### Document passage

Failure to give Turkmenistan CPC status this year without achievement of these and other meaningful and sustainable improvements risks exposing last year’s threats of designation as meaningless. This, in turn, would jeopardize the credibility of IRFA’s unique, proven leverage with respect to Turkmenistan and other countries in the future. It would also cast doubt among the citizens of an overwhelmingly Muslim country on the U.S. government’s credibility as a champion of religious freedom.  
 
Like many concerned with religious freedom in Turkmenistan, we welcomed the government of Turkmenistan’s release from prison of ten conscientious objectors (six in June 2004, and four more in April 2005) and hailed its decision in March 2004 to lower the number of signatures required for the registration process. We were likewise encouraged when several small groups that had previously been denied registration soon thereafter became registered. It is clear that these achievements were secured thanks to the U.S. government’s fair, forceful, and effective use of IRFA leverage.  
 
But the government of Turkmenistan’s defiance of its legal obligations and self-proclaimed commitment to its own democratic path must not just be modified; it must end. The U.S. government can once again demonstrate its resolve in fighting religious persecution worldwide by calling things by their proper names with regard to Turkmenistan. The government of Turkmenistan falls both squarely and egregiously into IRFA’s focus on governments that have “engaged in or tolerated systematic and egregious violations of religious freedom.”

### Data
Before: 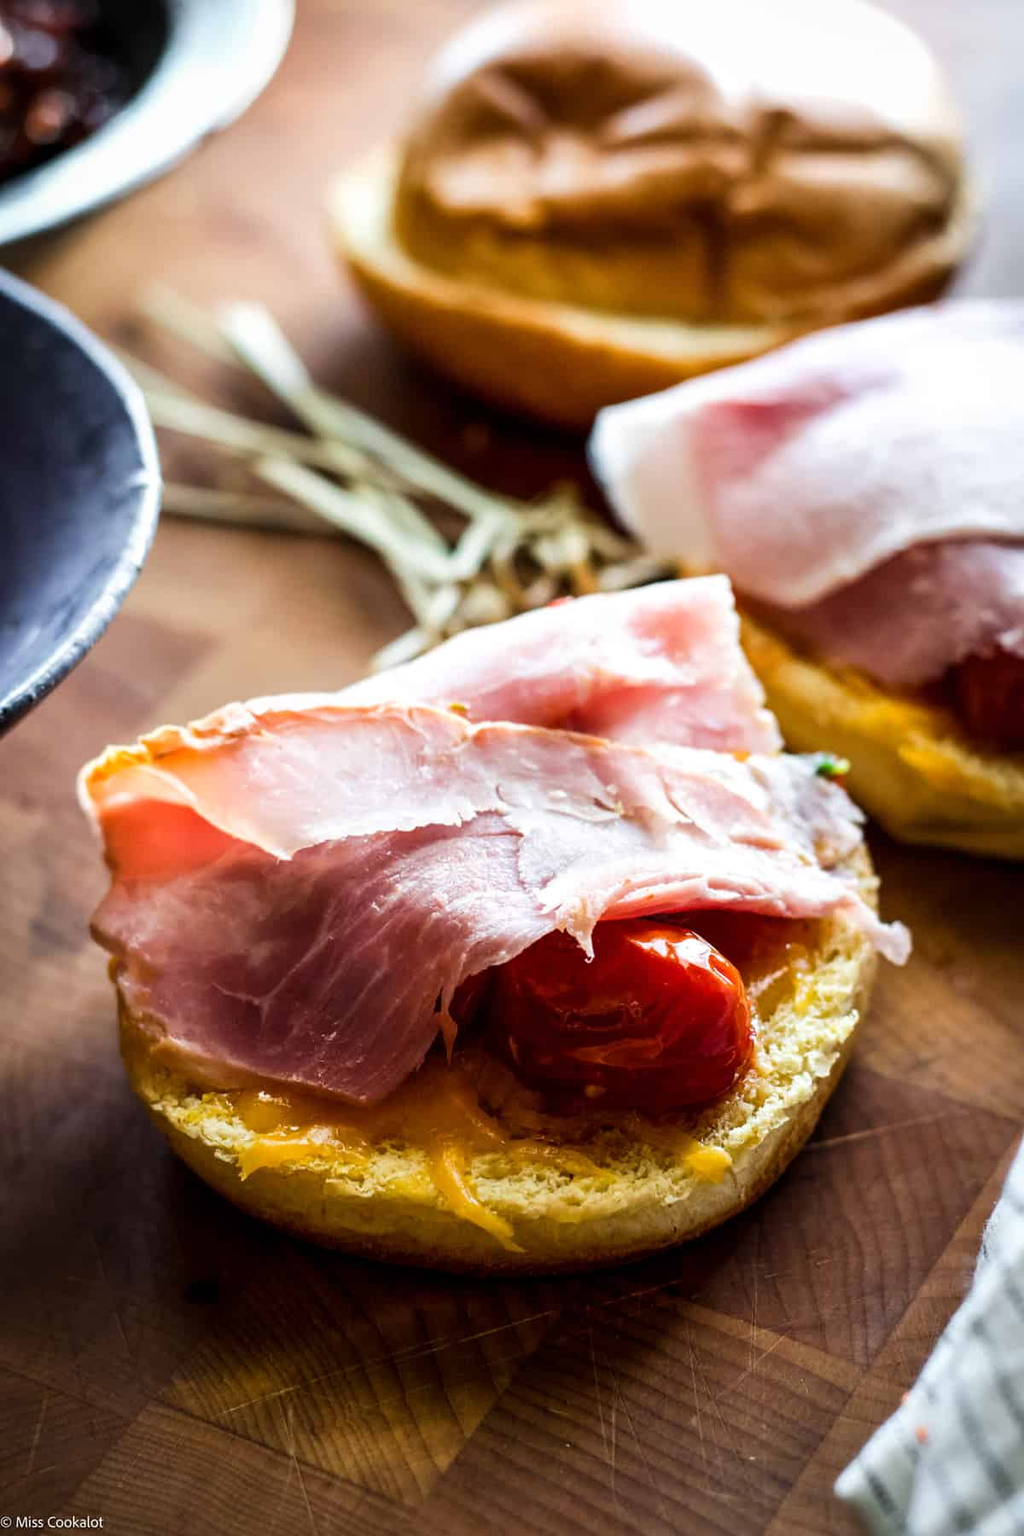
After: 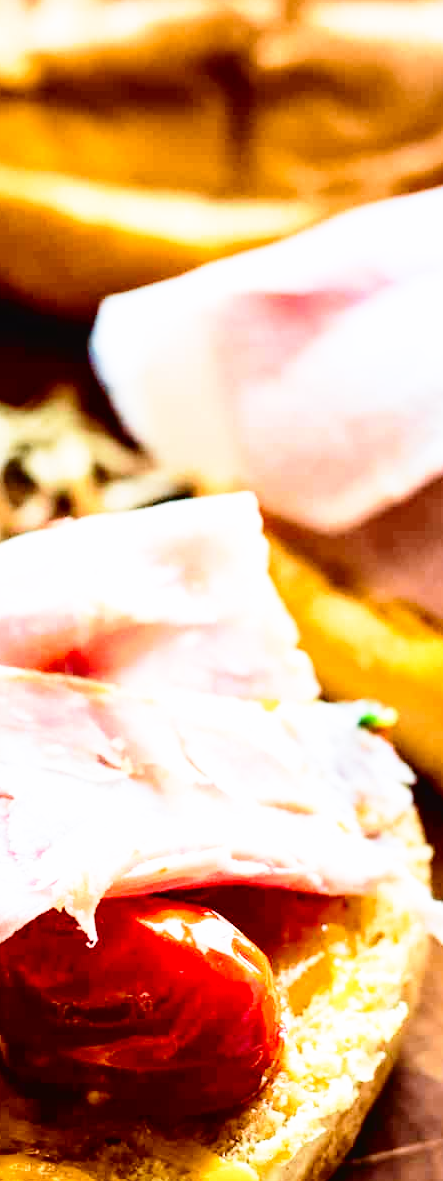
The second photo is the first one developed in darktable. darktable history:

### What you are asked to do
Answer these questions about the passage on religious freedom in Turkmenistan:
1. What does failing to give Turkmenistan CPC status this year risk exposing as meaningless?
2. How many conscientious objectors were released in April 2005?
3. What IRFA wording does the last paragraph say the government of Turkmenistan falls into?
The listing has no role in this.

### Solution to this problem
1. Last year's threats of designation.
2. Four.
3. Governments that have "engaged in or tolerated systematic and egregious violations of religious freedom."